Em seguida, após votação em primeiro turno, os senadores podem aprovar a quebra de interstício, ou seja, a revogação do prazo regimental. Isto implicaria na realização de duas sessões de debate em plenário para o segundo turno, obrigatórias para deliberação para emendas constitucionais. Caso isto ocorra, os parlamentares poderão encerrar a votação e votar a PEC no mesmo dia.
No dia 16 de abril de 2024, senadores aprovaram em primeiro e segundo turno, a PEC que criminaliza a posse e o porte de drogas ilícitas, não importa a quantidade.
De acordo com o regimento interno, deve haver um intervalo mínimo de três sessões plenárias entre um turno e outro, entretanto, os senadores concordaram em votar o segundo turno na mesma sessão.
Após aprovação do Senado, o texto segue para a Câmara dos Deputados, onde será discutido e passará também por comissões temáticas, antes de ser analisada em plenário da Casa.
Sendo aprovada pela Câmara, sem alteração na redação, a PEC poderá ser promulgada e seu texto passará a valer. Caso haja algum ajuste na redação, a pauta voltará para o Senado.
O texto só será promulgado quando as duas Casas Legislativas aprovarem a mesma redação.

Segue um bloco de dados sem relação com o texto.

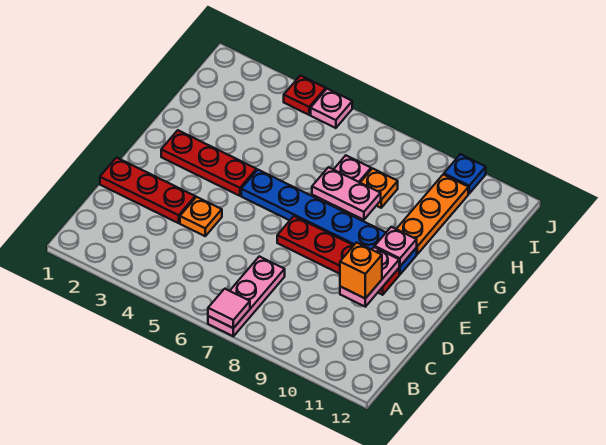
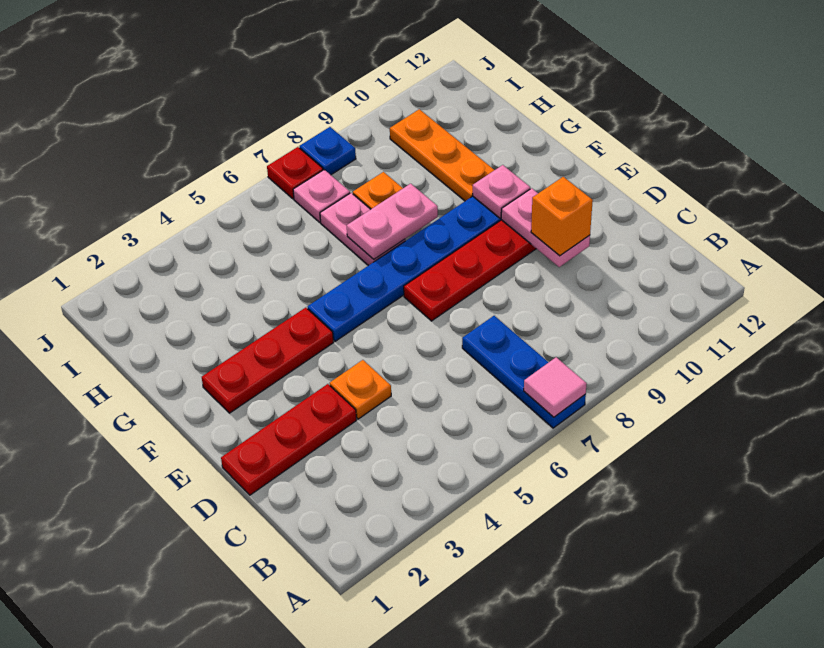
pink 1x3 plate [208,256,285,336] -> blue 1x3 plate [462,316,586,428]
red 1x1 plate [284,76,326,115] -> red 1x1 plate moved to [267,147,323,199]
pink 1x1 plate [311,89,352,128] -> pink 1x1 plate moved to [293,170,350,222]
blue 1x1 plate [444,154,486,193] -> blue 1x1 plate moved to [300,127,356,175]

Caso a PEC seja aprovada antes do fim do julgamento no Supremo, a Corte deverá incluir o texto do Congresso em sua análise. Entretanto, a proposta também poderá ser questionada judicialmente no STF.
Como foi a votação no Senado?
Ao todo, foram 53 votos favoráveis e 9 votos contrários à PEC no primeiro turno. Já no segundo turno, o saldo da votação foi de 52 a favor e 9 contra.
Para ser aprovado, eram necessários pelo menos 49 votos favoráveis.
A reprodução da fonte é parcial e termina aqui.